Desde 2021, a BVRio opera o programa Pescando Resíduos oferecendo pagamento por serviço ambiental a pescadores artesanais que realizam coleta de resíduos em manguezais, ilhas e regiões de baixa profundidade, áreas onde soluções convencionais não chegam. Toda a coleta é monitorada digitalmente pelo aplicativo Kolekt, que registra localização, tipo de material e destinação de cada quilo removido, criando uma trilha auditável que é ao mesmo tempo ferramenta de gestão e base para instrumentos financeiros.
Apesar da poluição plástica em ambientes costeiros ser um dos maiores problemas ambientais do Brasil, ainda faltam políticas públicas e inclusão no setor produtivo como parte da resolução do problema. Na Baía de Guanabara, o desafio é crítico: apesar de ser uma das menores bacias hidrográficas do Brasil, está entre as 3 que mais contribuem com a poluição de plástico nos oceanos. O acúmulo de resíduos compromete ecossistemas, reduz a renda de comunidades pesqueiras e expõe uma falha persistente de mercado: a ausência de mecanismos que atribuam valor econômico à remoção e destinação adequada desses materiais.

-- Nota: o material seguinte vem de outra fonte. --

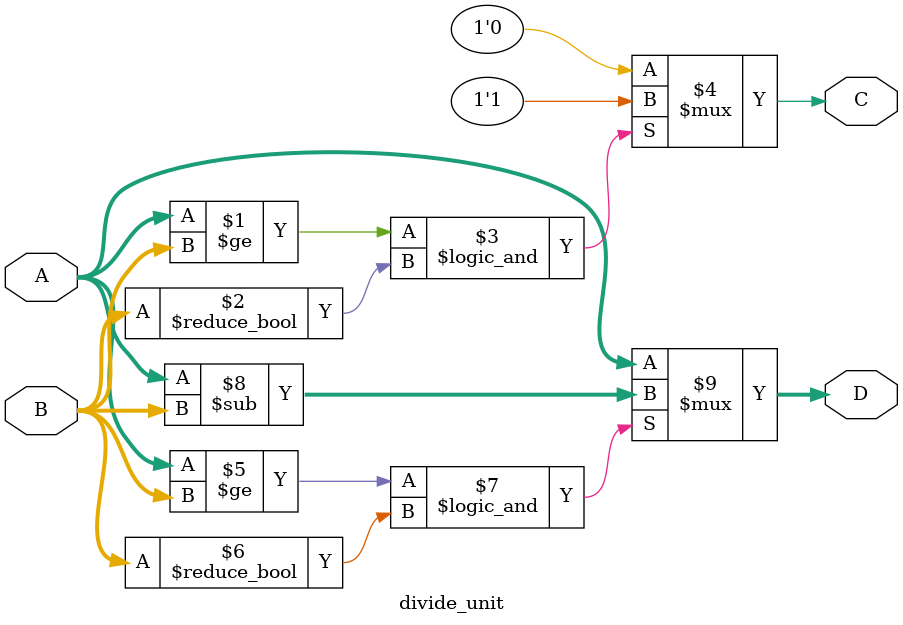
<source format=sv>
module divide_unit (
    input [31:0] A,
    input [31:0] B,
    output logic C,
    output logic [31:0] D
);

assign C = (($unsigned(A) >= $unsigned(B)) && B != 32'd0) ? 1'b1 : 1'b0;
assign D = (($unsigned(A) >= $unsigned(B)) && B != 32'd0) ? (A - B) : A;
    
endmodule
</source>
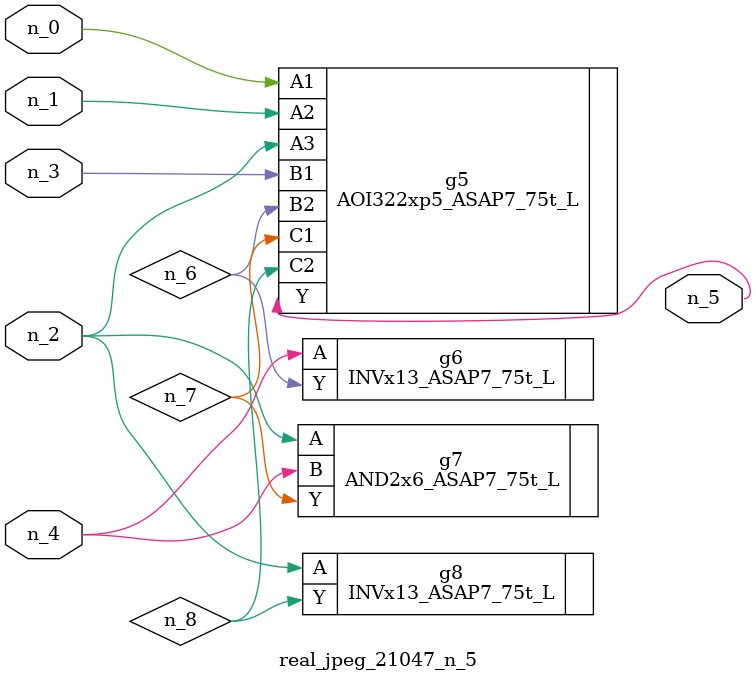
<source format=v>
module real_jpeg_21047_n_5 (n_4, n_0, n_1, n_2, n_3, n_5);

input n_4;
input n_0;
input n_1;
input n_2;
input n_3;

output n_5;

wire n_8;
wire n_6;
wire n_7;

AOI322xp5_ASAP7_75t_L g5 ( 
.A1(n_0),
.A2(n_1),
.A3(n_2),
.B1(n_3),
.B2(n_6),
.C1(n_7),
.C2(n_8),
.Y(n_5)
);

AND2x6_ASAP7_75t_L g7 ( 
.A(n_2),
.B(n_4),
.Y(n_7)
);

INVx13_ASAP7_75t_L g8 ( 
.A(n_2),
.Y(n_8)
);

INVx13_ASAP7_75t_L g6 ( 
.A(n_4),
.Y(n_6)
);


endmodule
</source>
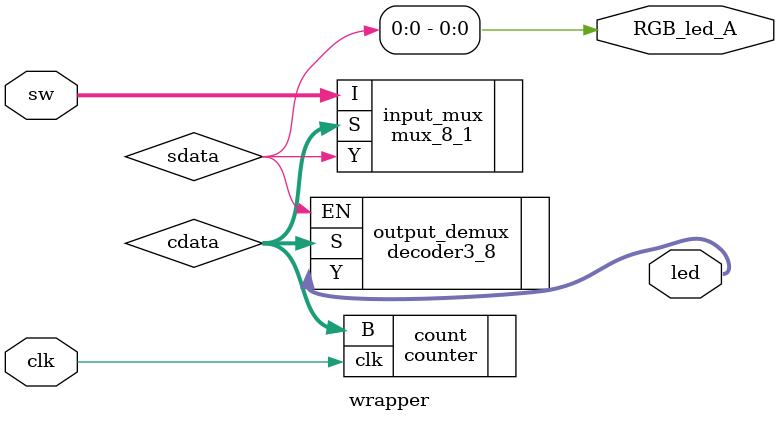
<source format=v>
`timescale 1ns / 1ps

module wrapper(
    input [7:0] sw,         //switches as data inputs
    input clk,                  //clk signal
    output [7:0] led,           //led outputs
    output [1:0] RGB_led_A      //red led indicates clock cycle
    );
    
wire sdata;             //data between mux/demux
wire [2:0] cdata;       //clock signal

counter count (
    .clk(clk),
    .B(cdata)
    );

mux_8_1 input_mux (
    .I(sw),
    .S(cdata),
    .Y(sdata)
    );
    
 decoder3_8 output_demux (
    .EN(sdata),
    .S(cdata),
    .Y(led)
    );
    
assign RGB_led_A[0] = sdata;

endmodule

</source>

Testes e pesquisa aplicada para expansão operacional

Pescadores testam balsa para expandir coleta
Com a operação consolidada, o programa avança em duas frentes. A primeira é o aumento da capacidade de coleta em áreas críticas. Os próprios pescadores construíram uma balsa que já está em operação na Baía, permitindo o transporte de resíduos de grande volume, como pneus e móveis, e abrindo caminho para testes para o transporte de uma mini-escavadeira adaptada para remoção de resíduos maiores em áreas de mangue, onde o lixo se acumula há anos soterrado. A segunda frente envolve o desenvolvimento de soluções para materiais sem viabilidade de reciclagem convencional, em parceria com a UFRJ (IVIG), incluindo rotas como pirólise, e também a priorização de áreas de coleta e interceptação.

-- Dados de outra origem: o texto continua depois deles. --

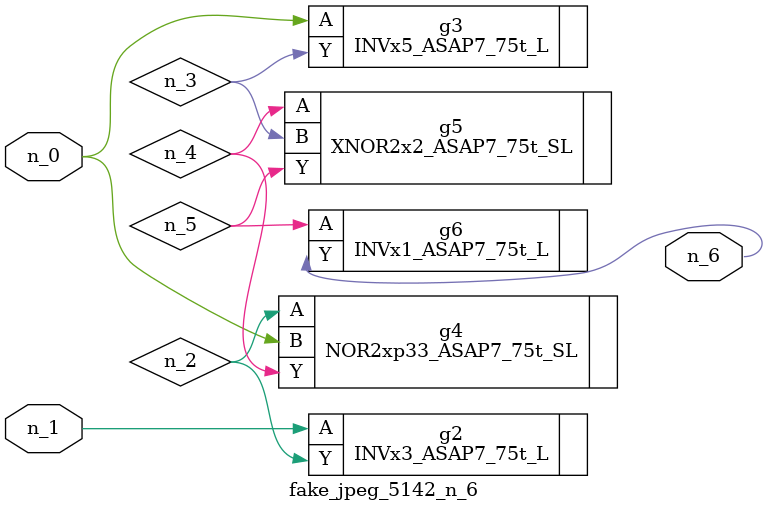
<source format=v>
module fake_jpeg_5142_n_6 (n_0, n_1, n_6);

input n_0;
input n_1;

output n_6;

wire n_3;
wire n_2;
wire n_4;
wire n_5;

INVx3_ASAP7_75t_L g2 ( 
.A(n_1),
.Y(n_2)
);

INVx5_ASAP7_75t_L g3 ( 
.A(n_0),
.Y(n_3)
);

NOR2xp33_ASAP7_75t_SL g4 ( 
.A(n_2),
.B(n_0),
.Y(n_4)
);

XNOR2x2_ASAP7_75t_SL g5 ( 
.A(n_4),
.B(n_3),
.Y(n_5)
);

INVx1_ASAP7_75t_L g6 ( 
.A(n_5),
.Y(n_6)
);


endmodule
</source>
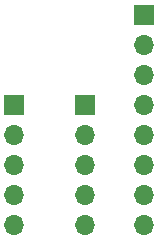
<source format=gbr>
%TF.GenerationSoftware,KiCad,Pcbnew,8.0.4*%
%TF.CreationDate,2024-08-16T22:28:16+02:00*%
%TF.ProjectId,breakout_dac,62726561-6b6f-4757-945f-6461632e6b69,1.1*%
%TF.SameCoordinates,Original*%
%TF.FileFunction,Soldermask,Bot*%
%TF.FilePolarity,Negative*%
%FSLAX46Y46*%
G04 Gerber Fmt 4.6, Leading zero omitted, Abs format (unit mm)*
G04 Created by KiCad (PCBNEW 8.0.4) date 2024-08-16 22:28:16*
%MOMM*%
%LPD*%
G01*
G04 APERTURE LIST*
%ADD10R,1.700000X1.700000*%
%ADD11O,1.700000X1.700000*%
G04 APERTURE END LIST*
D10*
%TO.C,PWRPINS_DAC1*%
X85500000Y-99340000D03*
D11*
X85500000Y-101880000D03*
X85500000Y-104420000D03*
X85500000Y-106960000D03*
X85500000Y-109500000D03*
%TD*%
D10*
%TO.C,VOUT_DAC1*%
X96500000Y-91720000D03*
D11*
X96500000Y-94260000D03*
X96500000Y-96800000D03*
X96500000Y-99340000D03*
X96500000Y-101880000D03*
X96500000Y-104420000D03*
X96500000Y-106960000D03*
X96500000Y-109500000D03*
%TD*%
D10*
%TO.C,SPIPINS_DAC1*%
X91500000Y-99340000D03*
D11*
X91500000Y-101880000D03*
X91500000Y-104420000D03*
X91500000Y-106960000D03*
X91500000Y-109500000D03*
%TD*%
M02*

</source>
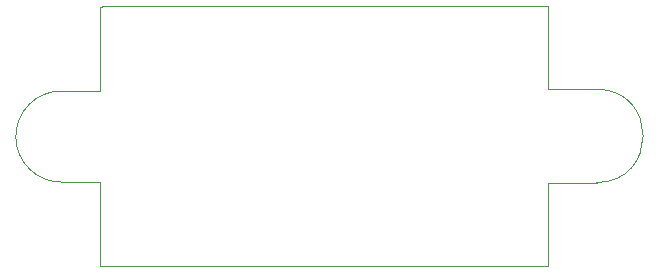
<source format=gbr>
%TF.GenerationSoftware,Altium Limited,Altium Designer,24.1.2 (44)*%
G04 Layer_Color=0*
%FSLAX45Y45*%
%MOMM*%
%TF.SameCoordinates,480B7A5E-9FD5-4732-A4F6-FD879BEA9CF3*%
%TF.FilePolarity,Positive*%
%TF.FileFunction,Profile,NP*%
%TF.Part,Single*%
G01*
G75*
%TA.AperFunction,Profile*%
%ADD49C,0.02540*%
D49*
X7492204Y7779906D02*
X7805306D01*
X7809856Y7778524D01*
Y7067000D01*
X11604362D01*
Y7776733D01*
X12015312D01*
D02*
G03*
X12014471Y8566937I-2582J395099D01*
G01*
X11605242Y8567000D01*
D02*
G02*
X11604362Y8569125I2125J2125D01*
G01*
Y9264563D01*
X11601926Y9267000D01*
X7825331D01*
Y9266804D01*
X7807944D01*
Y8551418D01*
X7805535Y8552065D01*
X7480351D01*
D02*
G03*
X7492204Y7779906I2523J-386132D01*
G01*
%TF.MD5,40d555a91cfa18d0b0f8d3d56437ba90*%
M02*

</source>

Remoção como serviço ambiental verificável
A experiência acumulada indica que a remoção de resíduos, quando associada a rastreabilidade e verificação independente, pode ser estruturada como um pagamento por serviço ambiental (PSA) combinado a obrigações legais e compromissos voluntários de empresas produtoras. O referencial de custo já existe: R$ 4 mil por tonelada, ponto de partida concreto para discussões de escala e precificação. Esse modelo tem implicações diretas para políticas de Responsabilidade Estendida do Produtor (EPR) e mercados voluntários de créditos ambientais, mecanismos em desenvolvimento no Brasil que demandam exatamente o tipo de infraestrutura de dados e governança que o programa vem construindo.

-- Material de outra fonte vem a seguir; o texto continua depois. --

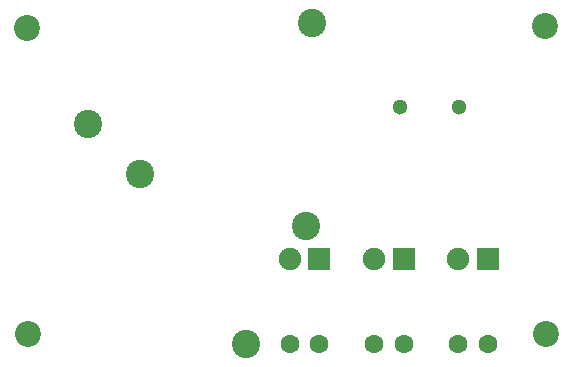
<source format=gbs>
%TF.GenerationSoftware,KiCad,Pcbnew,(5.1.8)-1*%
%TF.CreationDate,2021-04-18T19:42:35-04:00*%
%TF.ProjectId,AndrewPowerbank,416e6472-6577-4506-9f77-657262616e6b,rev?*%
%TF.SameCoordinates,Original*%
%TF.FileFunction,Soldermask,Bot*%
%TF.FilePolarity,Negative*%
%FSLAX46Y46*%
G04 Gerber Fmt 4.6, Leading zero omitted, Abs format (unit mm)*
G04 Created by KiCad (PCBNEW (5.1.8)-1) date 2021-04-18 19:42:35*
%MOMM*%
%LPD*%
G01*
G04 APERTURE LIST*
%ADD10C,1.300000*%
%ADD11C,1.600000*%
%ADD12C,1.900000*%
%ADD13R,1.900000X1.900000*%
%ADD14C,2.200000*%
%ADD15C,2.400000*%
G04 APERTURE END LIST*
D10*
%TO.C,J3*%
X65033520Y-80726280D03*
X70033520Y-80726280D03*
%TD*%
D11*
%TO.C,J1*%
X62879600Y-100804400D03*
X65379600Y-100804400D03*
D12*
X62879600Y-93624400D03*
D13*
X65379600Y-93624400D03*
%TD*%
D14*
%TO.C,REF\u002A\u002A*%
X77368400Y-73837800D03*
%TD*%
%TO.C,REF\u002A\u002A*%
X33528000Y-99898200D03*
%TD*%
%TO.C,REF\u002A\u002A*%
X33451800Y-74041000D03*
%TD*%
%TO.C,REF\u002A\u002A*%
X77444600Y-99974400D03*
%TD*%
D11*
%TO.C,J5*%
X55716800Y-100804400D03*
X58216800Y-100804400D03*
D12*
X55716800Y-93624400D03*
D13*
X58216800Y-93624400D03*
%TD*%
D11*
%TO.C,J2*%
X69991600Y-100804400D03*
X72491600Y-100804400D03*
D12*
X69991600Y-93624400D03*
D13*
X72491600Y-93624400D03*
%TD*%
D15*
%TO.C,TP1*%
X38623240Y-82113120D03*
%TD*%
%TO.C,TP2*%
X57594500Y-73571100D03*
%TD*%
%TO.C,TP3*%
X43014900Y-86372700D03*
%TD*%
%TO.C,TP4*%
X57099200Y-90792300D03*
%TD*%
%TO.C,TP5*%
X52044600Y-100787200D03*
%TD*%
M02*

</source>
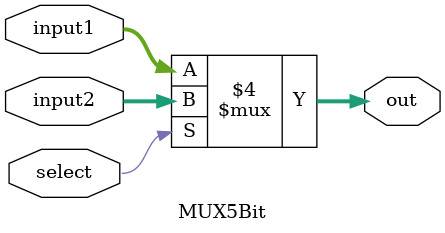
<source format=v>
`ifndef MODULE_MUX5BIT
`define MODULE_MUX5BIT
`timescale 1ns / 1ps


module MUX5Bit(
    input       select,
    input       [4:0]  input1, input2,
    output  reg [4:0]  out
    );
    always @(select or input1 or input2) begin
        if (select == 1'b0)
            out = input1;
        else
            out = input2;
    end
endmodule
`endif
</source>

Um arranjo mais amplo em construção
A recuperação da Baía de Guanabara exige um arranjo que conecte quem financia, quem executa, quem pesquisa e quem governa. A BVRio está desenvolvendo, em paralelo ao avanço operacional do Pescando Resíduos, as bases para estabelecer uma governança que solucione a poluição da Baía, reunindo setor privado, sociedade civil, academia e governos em torno de metas compartilhadas e mecanismos transparentes de financiamento e prestação de contas.
Com tecnologia desenvolvida, operação testada com base em dados reais para pagamento pelos serviços ambientais, o programa se posiciona hoje como uma das iniciativas mais avançadas no país na convergência entre gestão de resíduos costeiros, inclusão produtiva e finanças ambientais.